Start of Information supplied

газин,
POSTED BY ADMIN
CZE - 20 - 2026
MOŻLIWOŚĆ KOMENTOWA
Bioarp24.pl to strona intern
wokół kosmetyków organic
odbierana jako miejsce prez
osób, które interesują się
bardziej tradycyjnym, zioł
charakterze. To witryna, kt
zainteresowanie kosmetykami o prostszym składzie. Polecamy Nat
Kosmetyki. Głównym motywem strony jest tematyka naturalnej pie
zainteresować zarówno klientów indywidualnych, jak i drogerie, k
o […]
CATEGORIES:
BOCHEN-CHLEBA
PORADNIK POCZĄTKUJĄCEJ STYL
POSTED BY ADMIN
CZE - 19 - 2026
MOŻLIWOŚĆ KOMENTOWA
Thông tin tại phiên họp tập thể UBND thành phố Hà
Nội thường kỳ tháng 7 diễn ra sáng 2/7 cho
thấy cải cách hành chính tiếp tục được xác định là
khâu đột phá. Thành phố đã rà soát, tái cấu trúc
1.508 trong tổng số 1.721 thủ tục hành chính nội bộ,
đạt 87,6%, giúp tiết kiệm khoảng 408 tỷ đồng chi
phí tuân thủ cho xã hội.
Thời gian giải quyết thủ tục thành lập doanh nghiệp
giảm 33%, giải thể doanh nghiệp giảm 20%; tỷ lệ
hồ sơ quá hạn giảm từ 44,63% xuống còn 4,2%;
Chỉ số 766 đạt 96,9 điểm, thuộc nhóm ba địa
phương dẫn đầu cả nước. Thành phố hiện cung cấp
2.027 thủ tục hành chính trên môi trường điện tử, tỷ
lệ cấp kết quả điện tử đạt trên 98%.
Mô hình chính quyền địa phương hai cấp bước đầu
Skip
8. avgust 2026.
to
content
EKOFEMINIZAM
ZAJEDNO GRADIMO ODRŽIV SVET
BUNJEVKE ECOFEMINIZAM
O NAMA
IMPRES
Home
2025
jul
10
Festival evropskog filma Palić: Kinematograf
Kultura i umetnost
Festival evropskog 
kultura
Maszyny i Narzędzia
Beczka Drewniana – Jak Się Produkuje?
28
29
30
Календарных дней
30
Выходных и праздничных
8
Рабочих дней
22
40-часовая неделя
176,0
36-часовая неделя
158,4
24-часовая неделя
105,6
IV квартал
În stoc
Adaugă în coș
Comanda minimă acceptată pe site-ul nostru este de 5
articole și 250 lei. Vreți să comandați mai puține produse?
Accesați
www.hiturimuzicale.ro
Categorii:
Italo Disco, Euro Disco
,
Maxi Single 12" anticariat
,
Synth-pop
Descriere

End of Information supplied

• [The problem]: Starting at the first line of the items above and stopping after the line that contains "phí tuân thủ cho xã hội.", render those lines as a Markdown table with the columns Row and Line. Put each line's number in Row, and leave out blank lines.

• [Solution to the problem]:
| Row | Line |
|---|---|
| 1 | газин, |
| 2 | POSTED BY ADMIN |
| 3 | CZE - 20 - 2026 |
| 4 | MOŻLIWOŚĆ KOMENTOWA |
| 5 | Bioarp24.pl to strona intern |
| 6 | wokół kosmetyków organic |
| 7 | odbierana jako miejsce prez |
| 8 | osób, które interesują się |
| 9 | bardziej tradycyjnym, zioł |
| 10 | charakterze. To witryna, kt |
| 11 | zainteresowanie kosmetykami o prostszym składzie. Polecamy Nat |
| 12 | Kosmetyki. Głównym motywem strony jest tematyka naturalnej pie |
| 13 | zainteresować zarówno klientów indywidualnych, jak i drogerie, k |
| 14 | o […] |
| 15 | CATEGORIES: |
| 16 | BOCHEN-CHLEBA |
| 17 | PORADNIK POCZĄTKUJĄCEJ STYL |
| 18 | POSTED BY ADMIN |
| 19 | CZE - 19 - 2026 |
| 20 | MOŻLIWOŚĆ KOMENTOWA |
| 21 | Thông tin tại phiên họp tập thể UBND thành phố Hà |
| 22 | Nội thường kỳ tháng 7 diễn ra sáng 2/7 cho |
| 23 | thấy cải cách hành chính tiếp tục được xác định là |
| 24 | khâu đột phá. Thành phố đã rà soát, tái cấu trúc |
| 25 | 1.508 trong tổng số 1.721 thủ tục hành chính nội bộ, |
| 26 | đạt 87,6%, giúp tiết kiệm khoảng 408 tỷ đồng chi |
| 27 | phí tuân thủ cho xã hội. |